Intelegensi menurut “Massachusetts Institute of Technology Encyclopedia of Cognitive Science” berarti kemampuan seseorang untuk memilih dan mengembangkan lingkungan (Tilaar, 2002, hlm. 448). Intelegensi berkenaan denngan tiga komponen individu berinteraksi dengan lingkungannya, yaitu kemampuan beradaptasi, konstruktif dan selektif. Dari rumusan tersebut jelas bahwa lingkungan terdekat manusia itu adalah lingkungan budaya, lingkungan alam, dan lingkungan masyarakat di mana seseorang berada. Dengan kata lain,

intelegensi manusia akan berkembang dengan baik bila berada dalam lingkungan budayanya.

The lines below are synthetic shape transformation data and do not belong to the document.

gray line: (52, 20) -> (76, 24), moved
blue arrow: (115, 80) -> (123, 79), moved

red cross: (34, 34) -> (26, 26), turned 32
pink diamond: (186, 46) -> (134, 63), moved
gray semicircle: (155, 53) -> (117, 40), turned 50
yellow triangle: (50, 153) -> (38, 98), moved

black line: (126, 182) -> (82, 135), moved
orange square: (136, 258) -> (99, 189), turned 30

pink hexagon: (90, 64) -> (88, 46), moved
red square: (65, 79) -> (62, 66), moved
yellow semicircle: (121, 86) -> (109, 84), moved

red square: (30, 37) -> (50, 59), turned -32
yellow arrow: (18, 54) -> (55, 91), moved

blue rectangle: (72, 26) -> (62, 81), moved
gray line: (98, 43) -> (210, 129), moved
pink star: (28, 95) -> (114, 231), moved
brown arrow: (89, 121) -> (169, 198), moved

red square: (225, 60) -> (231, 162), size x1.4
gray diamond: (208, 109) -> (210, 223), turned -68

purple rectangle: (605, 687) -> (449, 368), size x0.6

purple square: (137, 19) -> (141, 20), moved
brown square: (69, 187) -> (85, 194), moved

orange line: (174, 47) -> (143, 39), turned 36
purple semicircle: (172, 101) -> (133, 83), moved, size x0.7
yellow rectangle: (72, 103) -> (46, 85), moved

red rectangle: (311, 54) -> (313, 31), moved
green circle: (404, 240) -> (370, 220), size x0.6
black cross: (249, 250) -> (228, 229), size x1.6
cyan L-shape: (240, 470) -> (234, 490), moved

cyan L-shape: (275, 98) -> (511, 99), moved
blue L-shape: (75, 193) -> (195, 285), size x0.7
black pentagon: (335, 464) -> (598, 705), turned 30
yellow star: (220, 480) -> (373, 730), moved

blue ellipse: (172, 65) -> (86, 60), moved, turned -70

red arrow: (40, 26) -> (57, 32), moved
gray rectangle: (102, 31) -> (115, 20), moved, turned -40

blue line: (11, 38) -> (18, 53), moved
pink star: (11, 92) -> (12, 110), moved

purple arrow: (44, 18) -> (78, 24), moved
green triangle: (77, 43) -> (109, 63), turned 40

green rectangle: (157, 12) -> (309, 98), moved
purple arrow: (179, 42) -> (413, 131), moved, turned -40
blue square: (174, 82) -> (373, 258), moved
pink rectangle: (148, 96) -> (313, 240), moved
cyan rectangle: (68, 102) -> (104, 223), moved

Di sisi lain, budaya lisan merupakan warisan budaya leluhur yang perlu dipertahankan. Contoh tradisi lisan yang ingin dikembangkan oleh peneliti seperti, “Asa mobok manggih gorowong”, ungkapan tersebut mengandung makna bahwa mencari peluang demi kebaikan atau demi kepentingan masyarakat tanpa mengabaikan orang yang mau menolong atau membantunya. Ungkapan tersebut memiliki makna yang sangat berpengaruh terhadap pengembangan intelegensi anak di sekolah yang ada di lingkungan Jawa Barat.